CAPÍTULO XV. EN SAN LUIS POTOSÍ PARTE 3. REGRESA EL CORONEL
Creo que la explicación de Altagracia, sobre el coronel, no me tranquilizó, porque frecuentemente me parecía ver pasar su camioneta o distinguir su figura en una esquina, pero pensé que era mi imaginación y decidí no darle importancia.
Varias semanas después, una mañana que estaba en casa, antes de ir a trabajar, oí que tocaban la puerta. Pensé, por la hora, que sería Fabi o una vecina, y abrí en bata, pues acababa de bañarme. Me sorprendí al ver que en la puerta estaba el coronel, quien me sonreía confiado.
Instintivamente me cercioré de que mi bata estuviera bien cerrada, pero no supe reaccionar bien:
—Altagracia no está –dije, señalando el interior de la vivienda, para que viera que era cierto, pero parece que lo interpretó como una invitación a entrar y así lo hizo. Desafortunadamente, había llevado a Romi a casa de la portera, para que la cuidara mientras me bañaba.
—Ya lo sabía —me contestó el coronel, sin dejar de sonreír—. ¿Me regalas un poco de agua?
Fui a la tinaja y le serví un jarro con agua.

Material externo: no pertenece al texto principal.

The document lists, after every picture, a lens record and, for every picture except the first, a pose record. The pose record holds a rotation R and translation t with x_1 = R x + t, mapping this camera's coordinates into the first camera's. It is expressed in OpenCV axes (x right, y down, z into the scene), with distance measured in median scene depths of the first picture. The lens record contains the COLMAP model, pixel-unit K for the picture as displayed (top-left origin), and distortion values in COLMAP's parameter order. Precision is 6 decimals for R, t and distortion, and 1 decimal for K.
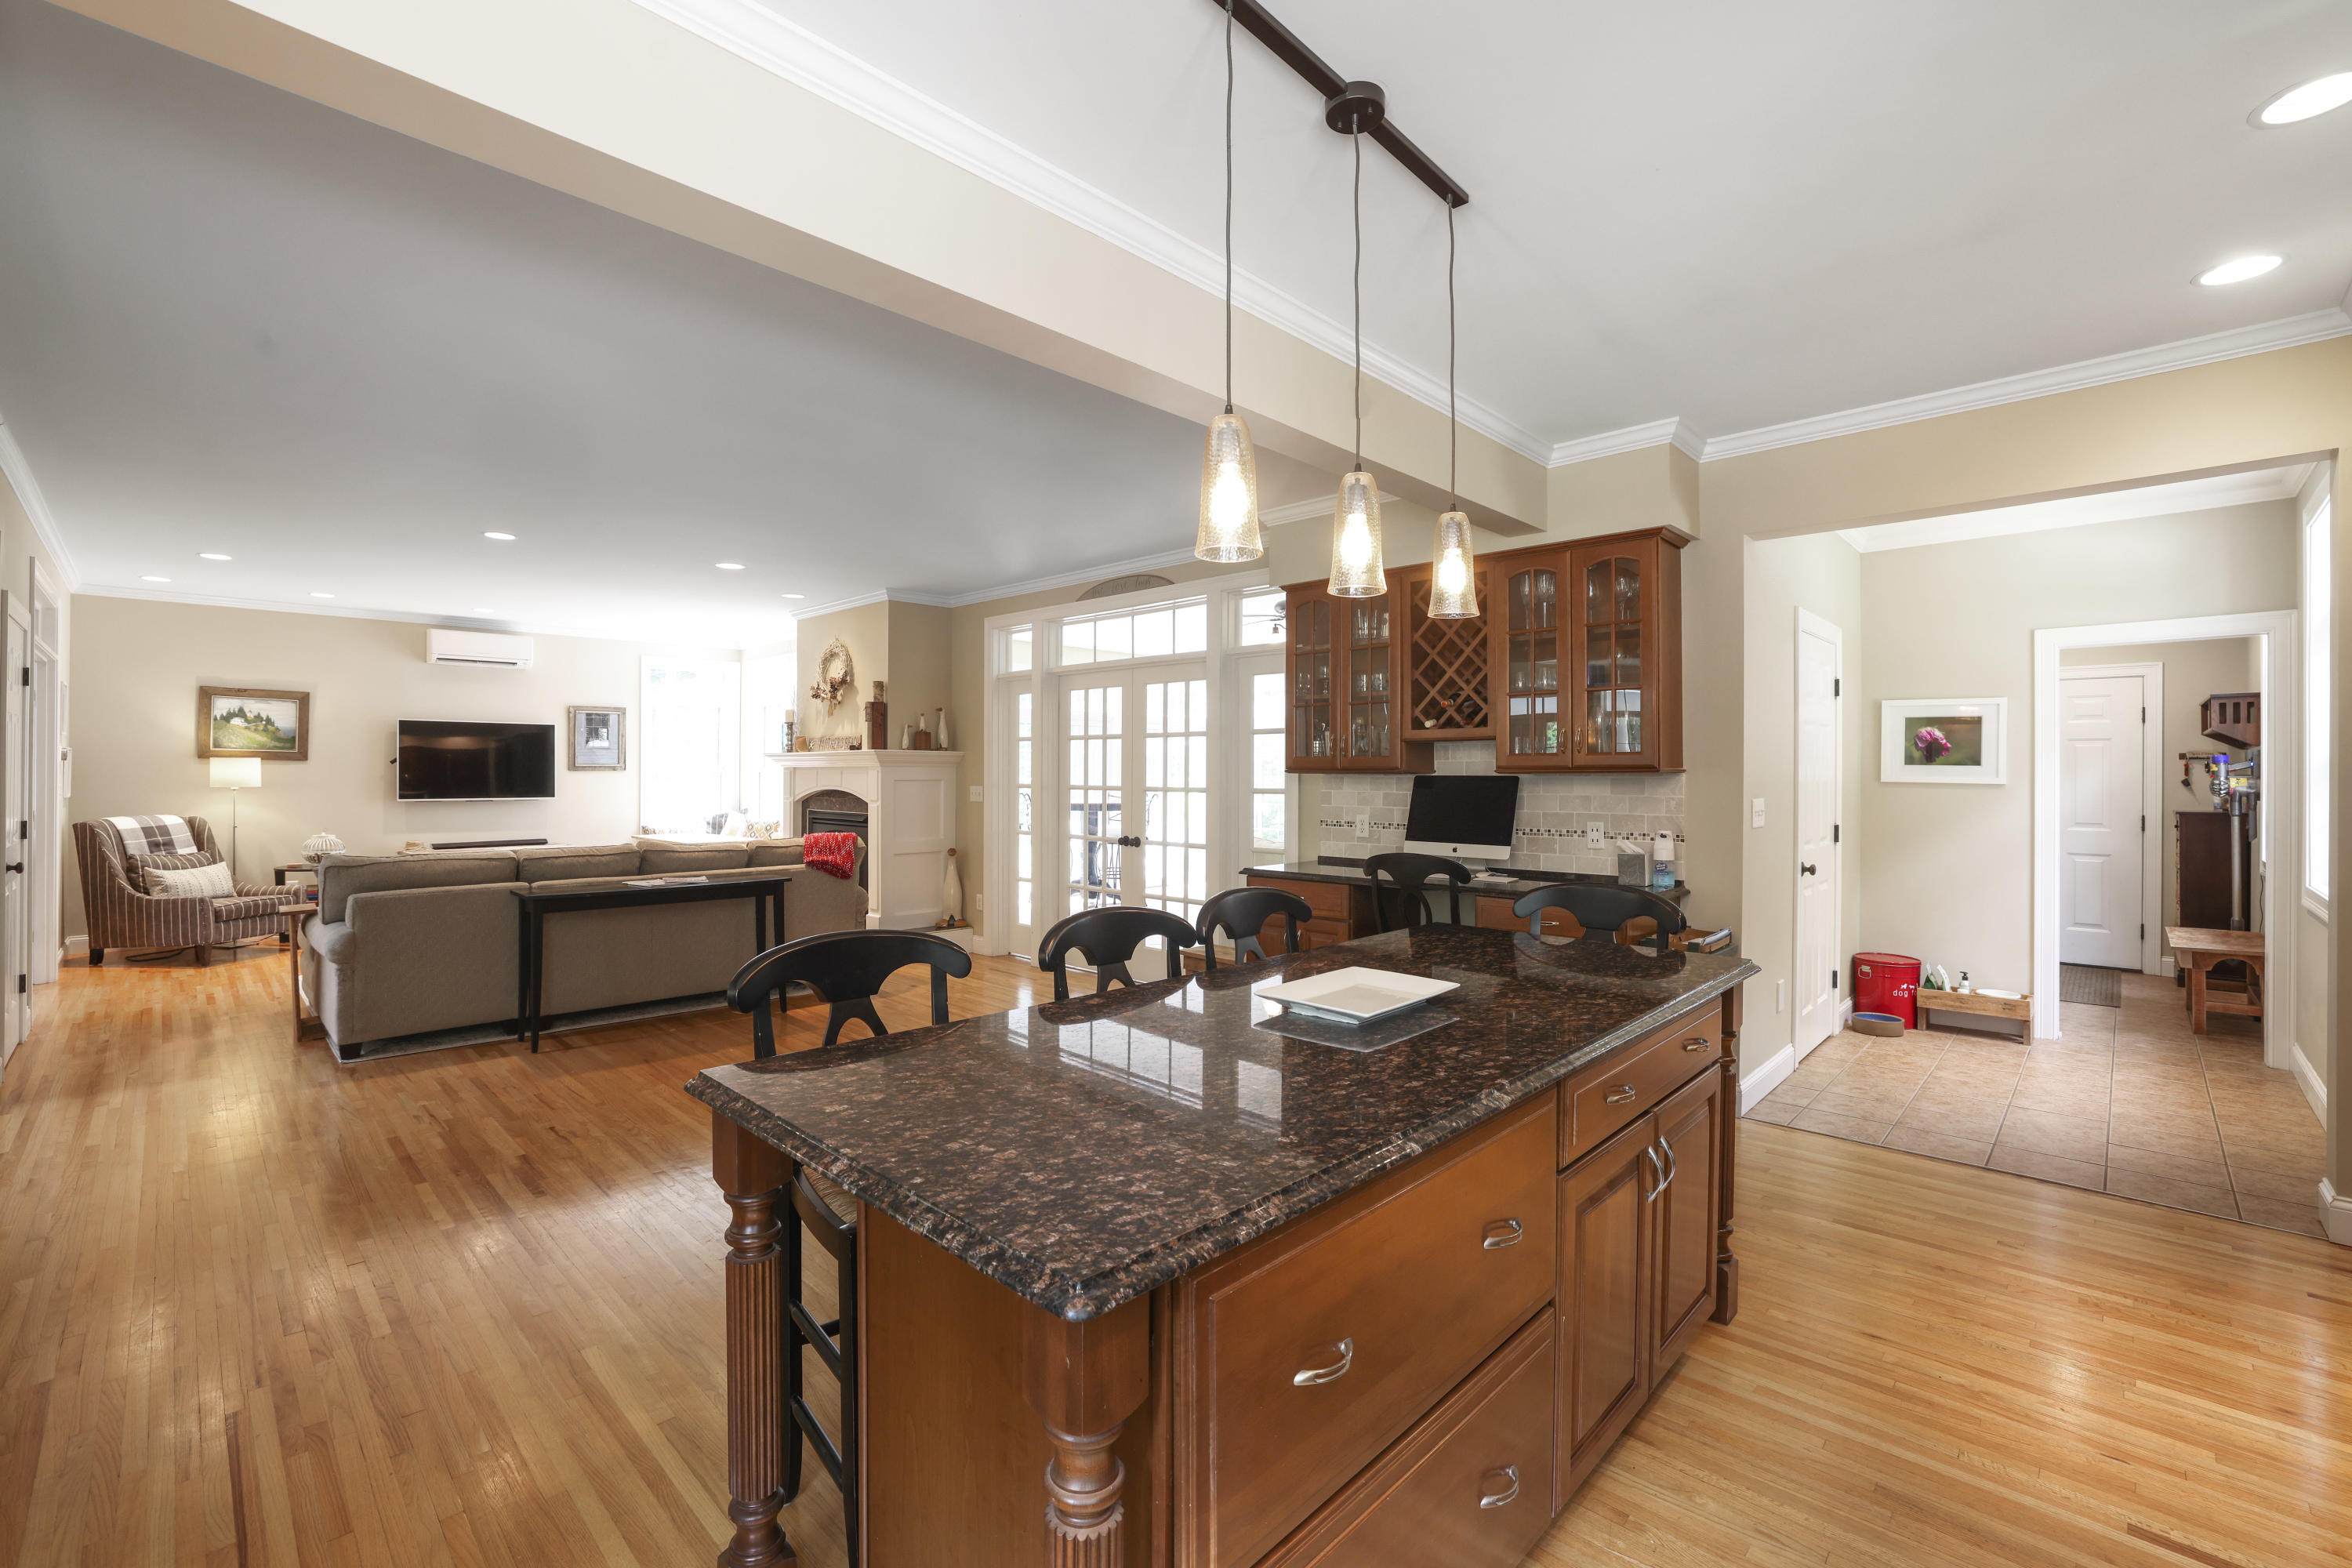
lens RADIAL K [[1009.0, 0, 1181.4], [0, 1009.0, 769.5], [0, 0, 1]] dist [-0.002774, 0.000315]
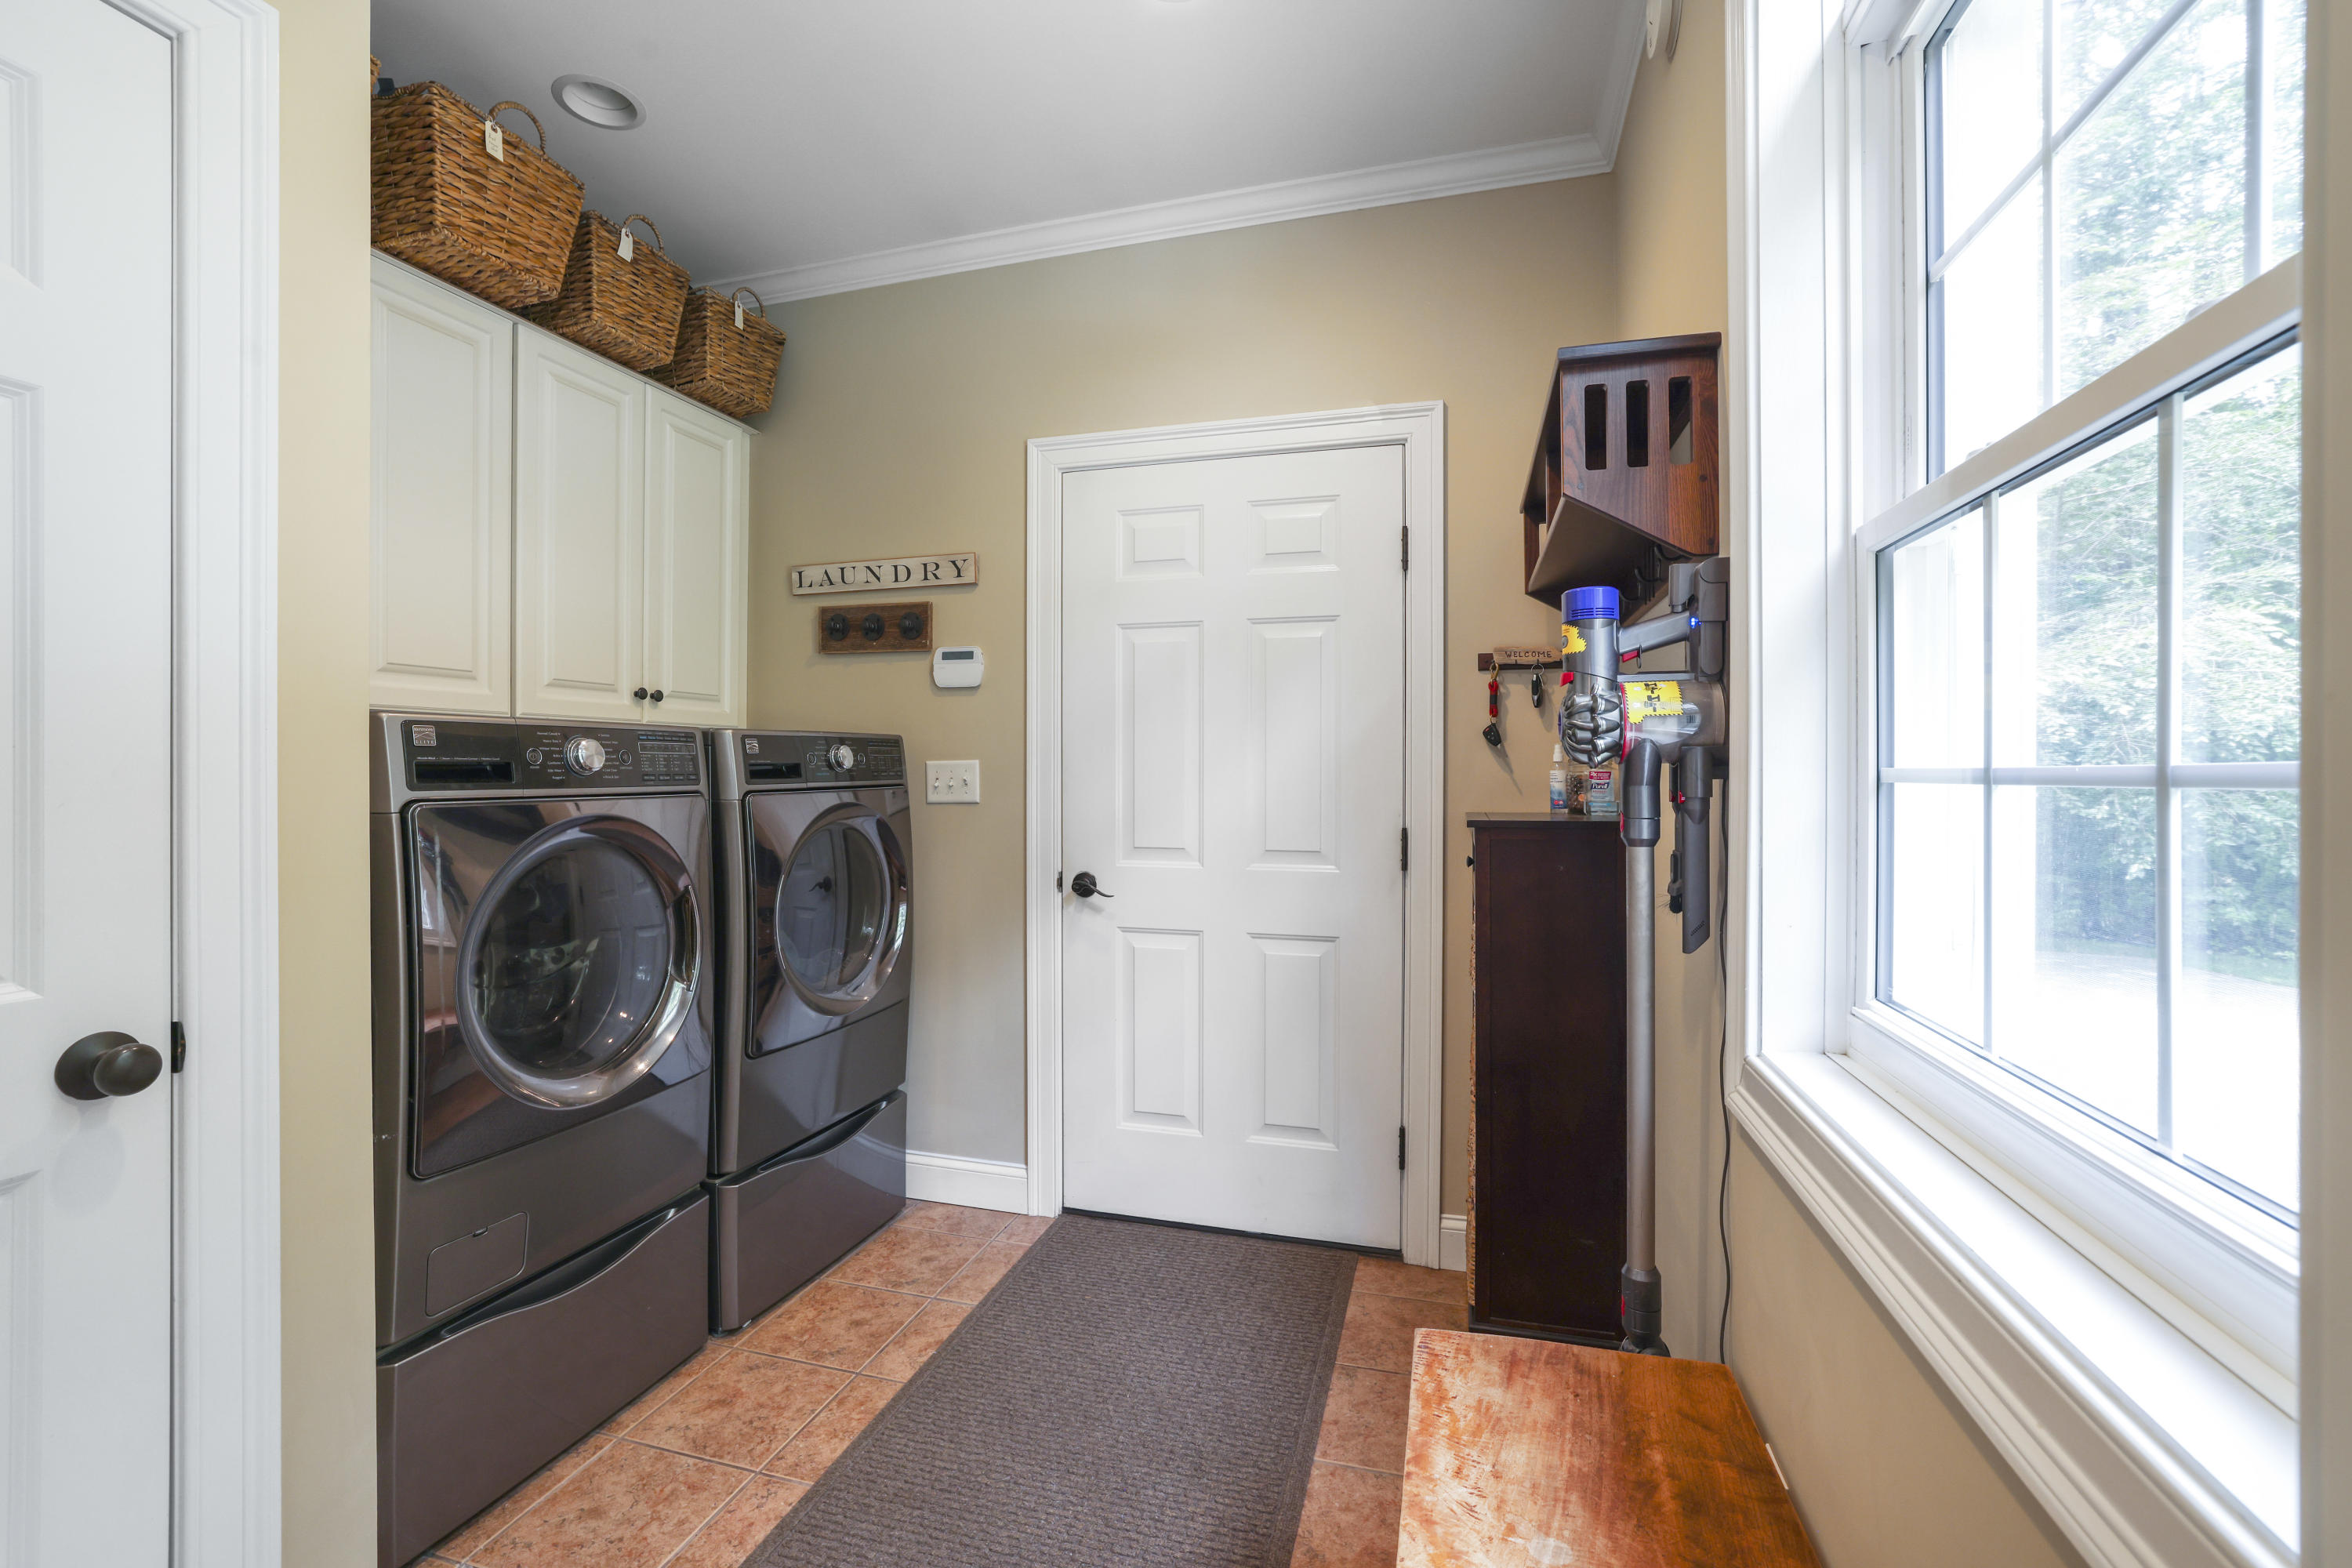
lens RADIAL K [[1009.0, 0, 1177.2], [0, 1009.0, 772.7], [0, 0, 1]] dist [-0.002774, 0.000315]
pose [[0.891575, -0.003610, 0.452858, 0.769616], [-0.000283, 0.999964, 0.008529, 0.024483], [-0.452873, -0.007732, 0.891542, 0.764510]]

Al voltear me di cuenta que había entrecerrado la puerta que yo había dejado abierta. Le di el jarro y él se tomó el agua. Yo no lo miraba a los ojos, trataba de ver cómo me podía acercar a la puerta, pero su cuerpo se interponía en mi camino. Trataba de mostrar fortaleza y seguridad, pero sentía que no lo estaba logrando.

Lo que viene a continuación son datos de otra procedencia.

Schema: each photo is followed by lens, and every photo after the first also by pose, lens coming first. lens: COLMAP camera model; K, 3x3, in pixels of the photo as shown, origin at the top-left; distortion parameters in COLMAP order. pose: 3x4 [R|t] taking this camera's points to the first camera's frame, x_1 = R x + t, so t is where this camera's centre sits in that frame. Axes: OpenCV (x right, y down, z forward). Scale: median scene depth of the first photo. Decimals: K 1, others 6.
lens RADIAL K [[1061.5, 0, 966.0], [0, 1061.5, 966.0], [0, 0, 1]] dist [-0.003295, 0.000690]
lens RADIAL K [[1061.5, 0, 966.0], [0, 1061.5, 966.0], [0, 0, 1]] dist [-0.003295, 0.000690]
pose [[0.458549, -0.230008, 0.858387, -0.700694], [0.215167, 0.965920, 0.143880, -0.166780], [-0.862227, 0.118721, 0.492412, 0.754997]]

El coronel terminó de beber, puso el jarro en la mesa y dijo:
—No vengo a buscar a Altagracia, te vengo a buscar a ti.
Al decir esto, pude percibir que él había perdido un poco la seguridad inicial. Seguía sonriendo, pero había algo de ansiedad en su mirada. No respondí.
—Desde que te conocí, no dejo de pensar en ti —me dijo.
—Por favor, váyase —le dije sin verlo a la cara.
—No, hasta que me digas cuando te veo.
—Nunca —le respondí, sin voltear a verlo.
Por su expresión, me di cuenta que no esperaba esa respuesta.
—¿Por qué no? —preguntó—. Altagracia y yo no tenemos compromiso —agregó.
—Porque no. Porque no quiero —respondí.
Repentinamente, el coronel extendió sus brazos y me sujetó. Me estrechó contra su cuerpo y pegó su cara a mi cabeza, y murmuró en mi oído:
—¿Por qué no? ¿No ves que me estoy muriendo por ti? —preguntó—. Tengo dinero —agregó.
Cuando dijo eso, entendí la situación: el coronel pensaba que yo era una mujer que buscaba dinero.
—Coronel… —le dije.
El coronel me miró a la cara, sin dejar de abrazarme, y esperó a que yo hablara.
—Coronel —le dije tranquilamente, mirándolo a los ojos—. Usted se equivoca conmigo. Me ofende al pensar que soy esa clase de mujer. Soy una mujer decente. Soy una señorita.
El abrazo del coronel perdió fuerza y me soltó. Retrocedió un par de pasos y me dijo, mirando al suelo.
—Usted disculpe, yo… yo…
No supo o no pudo terminar la frase y salió de la casa.
Cuando el coronel se marchó me senté ante la mesa de la cocina y no supe que pensar, pero decidí que no le contaría a Altagracia el incidente.
A partir de ahí, ya no me parecía imaginar que veía su camioneta pasar por la calle, o que lo veía en una esquina. No imaginaba eso: lo veía. Cuando iba al trabajo veía su camioneta estacionada, o venir hacia mí, pero al estar cerca, el coronel agachaba la mirada. Algunas veces, al salir del trabajo, su camioneta estaba estacionada por el lado de la acera dónde yo iba a pasar, pero me cruzaba a la otra acera. Algunas veces estaba de pie, recargado en su camioneta, pero no se atrevía a hablarme. No sabía qué esperar de él. A veces me daba miedo, a veces me daba curiosidad.